Psychological Reductionism
Human beings are reduced, ultimately, to their psyche.
- Some followers of Freud think the person is a victim of an essentially erotic instinct.
- Some disciples of Pavlov see humans as a bundle of conditioned reflexes.
In these views, humans lack freedom as they merely respond to mechanical stimuli.
Economistic Worldviews
- Consumerist Vision: Pays tribute to having more, potentially drowning individuals in an eagerness for unrestrained acquisition, consumption, and spending.
- Individualistic Vision: This perspective places the economy above human service, making humans serve the economy instead.
- Collectivist Vision: While claiming to defend majority interests, this view can crush human rights, such as the right to religious freedom.
Scientistic Viewpoint
The human vocation is seen as solely focused on the conquest of the universe. In this view, only what science can prove is recognized as true. Everything is justified in the name of science. Humans are reduced to what science can define them as.
Statist Perspectives
- Deification of the State: The state is viewed as a god-like entity capable of anything, to which anything can be demanded.
- Debasement of the State: Alarmed by the dangers of statism, some proceed to sell state enterprises, potentially without a rational plan.

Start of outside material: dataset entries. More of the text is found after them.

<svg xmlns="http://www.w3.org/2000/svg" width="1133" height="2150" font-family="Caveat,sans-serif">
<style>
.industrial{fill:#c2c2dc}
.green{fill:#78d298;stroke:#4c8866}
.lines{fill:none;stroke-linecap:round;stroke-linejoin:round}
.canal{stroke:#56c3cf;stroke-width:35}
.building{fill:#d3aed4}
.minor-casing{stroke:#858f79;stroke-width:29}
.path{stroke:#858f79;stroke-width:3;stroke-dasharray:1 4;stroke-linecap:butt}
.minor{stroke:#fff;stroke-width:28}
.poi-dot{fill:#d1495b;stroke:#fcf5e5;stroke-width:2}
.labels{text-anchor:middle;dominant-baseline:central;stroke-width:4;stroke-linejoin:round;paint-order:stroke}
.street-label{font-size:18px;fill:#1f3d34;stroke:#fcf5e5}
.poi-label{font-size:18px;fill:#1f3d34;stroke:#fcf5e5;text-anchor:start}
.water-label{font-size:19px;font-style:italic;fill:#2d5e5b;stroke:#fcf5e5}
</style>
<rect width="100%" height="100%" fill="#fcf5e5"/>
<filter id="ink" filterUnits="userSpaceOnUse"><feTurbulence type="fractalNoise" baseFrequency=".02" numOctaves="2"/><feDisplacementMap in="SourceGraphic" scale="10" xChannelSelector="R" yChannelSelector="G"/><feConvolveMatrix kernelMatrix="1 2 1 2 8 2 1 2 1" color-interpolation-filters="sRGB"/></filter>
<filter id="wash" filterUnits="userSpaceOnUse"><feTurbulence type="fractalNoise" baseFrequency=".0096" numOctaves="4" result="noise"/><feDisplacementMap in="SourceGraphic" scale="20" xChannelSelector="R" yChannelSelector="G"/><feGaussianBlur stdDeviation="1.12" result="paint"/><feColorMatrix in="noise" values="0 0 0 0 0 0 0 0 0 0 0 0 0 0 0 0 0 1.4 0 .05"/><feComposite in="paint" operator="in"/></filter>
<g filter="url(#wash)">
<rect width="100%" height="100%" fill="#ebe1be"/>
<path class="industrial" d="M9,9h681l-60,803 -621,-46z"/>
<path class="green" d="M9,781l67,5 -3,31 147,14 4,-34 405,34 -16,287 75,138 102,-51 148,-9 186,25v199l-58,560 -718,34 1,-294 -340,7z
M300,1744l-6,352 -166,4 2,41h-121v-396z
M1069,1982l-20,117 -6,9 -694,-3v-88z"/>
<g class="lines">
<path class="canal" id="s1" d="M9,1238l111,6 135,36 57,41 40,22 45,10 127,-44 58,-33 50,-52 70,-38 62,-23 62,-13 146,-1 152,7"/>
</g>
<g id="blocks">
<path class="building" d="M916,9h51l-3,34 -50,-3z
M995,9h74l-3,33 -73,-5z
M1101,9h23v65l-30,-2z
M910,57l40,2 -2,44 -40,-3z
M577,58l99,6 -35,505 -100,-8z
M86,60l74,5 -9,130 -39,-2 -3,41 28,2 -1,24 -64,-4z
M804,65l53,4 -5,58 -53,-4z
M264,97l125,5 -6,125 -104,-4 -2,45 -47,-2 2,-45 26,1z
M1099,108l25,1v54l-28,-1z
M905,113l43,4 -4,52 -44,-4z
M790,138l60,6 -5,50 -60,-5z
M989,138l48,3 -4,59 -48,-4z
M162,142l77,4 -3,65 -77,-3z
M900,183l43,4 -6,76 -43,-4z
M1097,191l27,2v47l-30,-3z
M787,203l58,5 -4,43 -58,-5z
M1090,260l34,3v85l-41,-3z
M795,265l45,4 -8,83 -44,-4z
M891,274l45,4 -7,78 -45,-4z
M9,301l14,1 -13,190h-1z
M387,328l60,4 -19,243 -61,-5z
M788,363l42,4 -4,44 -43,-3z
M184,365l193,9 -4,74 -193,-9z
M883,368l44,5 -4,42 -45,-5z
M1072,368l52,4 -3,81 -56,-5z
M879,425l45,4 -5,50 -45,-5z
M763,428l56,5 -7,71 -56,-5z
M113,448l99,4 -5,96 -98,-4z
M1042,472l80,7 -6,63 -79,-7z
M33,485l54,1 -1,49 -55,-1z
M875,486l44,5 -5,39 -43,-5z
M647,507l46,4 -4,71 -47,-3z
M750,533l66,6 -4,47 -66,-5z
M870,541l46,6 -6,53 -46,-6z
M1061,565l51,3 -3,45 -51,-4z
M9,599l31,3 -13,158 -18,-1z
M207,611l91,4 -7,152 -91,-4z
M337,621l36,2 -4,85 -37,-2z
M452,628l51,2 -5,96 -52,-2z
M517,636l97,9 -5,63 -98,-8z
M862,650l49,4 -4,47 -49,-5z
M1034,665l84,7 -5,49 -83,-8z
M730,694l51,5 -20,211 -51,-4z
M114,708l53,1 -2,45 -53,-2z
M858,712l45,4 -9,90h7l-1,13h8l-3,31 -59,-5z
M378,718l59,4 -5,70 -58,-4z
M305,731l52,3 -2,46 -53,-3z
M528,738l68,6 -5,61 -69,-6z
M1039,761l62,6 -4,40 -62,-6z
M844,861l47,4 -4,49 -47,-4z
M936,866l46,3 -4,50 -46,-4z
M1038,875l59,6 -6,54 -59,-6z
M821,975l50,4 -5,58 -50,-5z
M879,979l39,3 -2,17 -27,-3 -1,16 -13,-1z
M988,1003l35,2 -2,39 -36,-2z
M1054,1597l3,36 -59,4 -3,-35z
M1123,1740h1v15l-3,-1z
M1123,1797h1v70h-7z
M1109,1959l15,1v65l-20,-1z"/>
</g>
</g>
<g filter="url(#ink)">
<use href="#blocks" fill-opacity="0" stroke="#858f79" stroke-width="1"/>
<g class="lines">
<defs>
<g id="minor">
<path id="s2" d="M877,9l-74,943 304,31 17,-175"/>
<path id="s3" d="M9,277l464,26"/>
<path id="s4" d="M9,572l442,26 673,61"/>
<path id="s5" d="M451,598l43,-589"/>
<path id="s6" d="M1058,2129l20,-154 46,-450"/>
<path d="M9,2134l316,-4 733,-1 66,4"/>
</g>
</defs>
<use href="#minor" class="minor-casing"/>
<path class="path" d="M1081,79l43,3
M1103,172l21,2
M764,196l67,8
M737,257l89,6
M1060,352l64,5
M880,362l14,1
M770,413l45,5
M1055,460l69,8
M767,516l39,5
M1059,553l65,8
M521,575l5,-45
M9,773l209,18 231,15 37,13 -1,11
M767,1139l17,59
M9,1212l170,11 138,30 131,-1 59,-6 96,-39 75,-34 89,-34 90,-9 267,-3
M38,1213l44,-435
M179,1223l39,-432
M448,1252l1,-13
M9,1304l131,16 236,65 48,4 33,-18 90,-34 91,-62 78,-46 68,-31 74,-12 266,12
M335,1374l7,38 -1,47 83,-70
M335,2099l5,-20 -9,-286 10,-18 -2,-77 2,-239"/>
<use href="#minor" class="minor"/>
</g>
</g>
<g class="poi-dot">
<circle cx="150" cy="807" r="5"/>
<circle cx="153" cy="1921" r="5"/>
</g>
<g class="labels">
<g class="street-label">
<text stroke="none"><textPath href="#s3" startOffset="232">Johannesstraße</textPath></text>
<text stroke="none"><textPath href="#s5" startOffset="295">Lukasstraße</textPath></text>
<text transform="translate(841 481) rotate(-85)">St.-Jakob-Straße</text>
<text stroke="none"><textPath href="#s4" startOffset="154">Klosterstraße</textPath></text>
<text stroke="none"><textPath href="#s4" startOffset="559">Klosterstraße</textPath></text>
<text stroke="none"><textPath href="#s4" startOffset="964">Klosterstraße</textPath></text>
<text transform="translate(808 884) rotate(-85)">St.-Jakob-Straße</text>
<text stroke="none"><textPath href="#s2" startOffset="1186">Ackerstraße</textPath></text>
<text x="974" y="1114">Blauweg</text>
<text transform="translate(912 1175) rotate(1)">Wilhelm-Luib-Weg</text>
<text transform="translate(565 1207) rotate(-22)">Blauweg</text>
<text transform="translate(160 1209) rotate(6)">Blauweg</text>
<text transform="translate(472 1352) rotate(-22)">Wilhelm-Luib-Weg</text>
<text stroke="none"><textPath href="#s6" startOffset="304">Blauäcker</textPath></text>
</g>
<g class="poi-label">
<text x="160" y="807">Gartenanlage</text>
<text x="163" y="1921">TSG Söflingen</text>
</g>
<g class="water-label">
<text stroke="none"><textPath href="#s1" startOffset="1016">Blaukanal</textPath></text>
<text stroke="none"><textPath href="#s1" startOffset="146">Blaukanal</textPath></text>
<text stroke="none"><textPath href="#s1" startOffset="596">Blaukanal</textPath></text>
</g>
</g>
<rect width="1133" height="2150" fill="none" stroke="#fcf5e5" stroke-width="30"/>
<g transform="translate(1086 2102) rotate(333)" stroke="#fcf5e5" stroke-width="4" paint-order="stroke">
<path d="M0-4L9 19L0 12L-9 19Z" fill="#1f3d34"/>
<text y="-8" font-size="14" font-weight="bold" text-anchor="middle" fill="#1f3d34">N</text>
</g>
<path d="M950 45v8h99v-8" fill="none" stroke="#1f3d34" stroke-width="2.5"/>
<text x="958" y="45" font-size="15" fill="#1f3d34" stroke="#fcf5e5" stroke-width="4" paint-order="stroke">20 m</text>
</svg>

Human Capacity for Understanding
Through our understanding, we are able to:
- Possess self-consciousness, realizing our own presence.
- Think and understand the order established by our Creator.
- Use intelligence to guide our search for truth.
- Know ourselves, others, and God.
- Hear the voice of God resounding in our hearts, recorded as law.
Human Capacity for Will
By our will, we are able to:
- Exercise self-determination: using our will to guide our search for good and achieve freedom.
- Choose to follow Christ to reach union with God.
- Align our actions with the moral law engraved in our hearts.
- Learn to live in true freedom.
- Responsibly make our own decisions and answer for them.
Human Capacity for Communion
Through our understanding and will, we can love and enter into communion:
- Engage in personal and intimate relationships: expressing, communicating, opening our hearts to give and receive.
- Listen, accept, and welcome others to build bonds of unity and community.
- Forgive when we are offended and apologize when we offend others.
- Love God and our neighbors, serving others and giving life.
We become more fully human as we freely choose the purpose for which we were created: to love. Endowed with a spiritual soul, intellect, and will, the human person is ordered towards God from conception and destined for eternal bliss.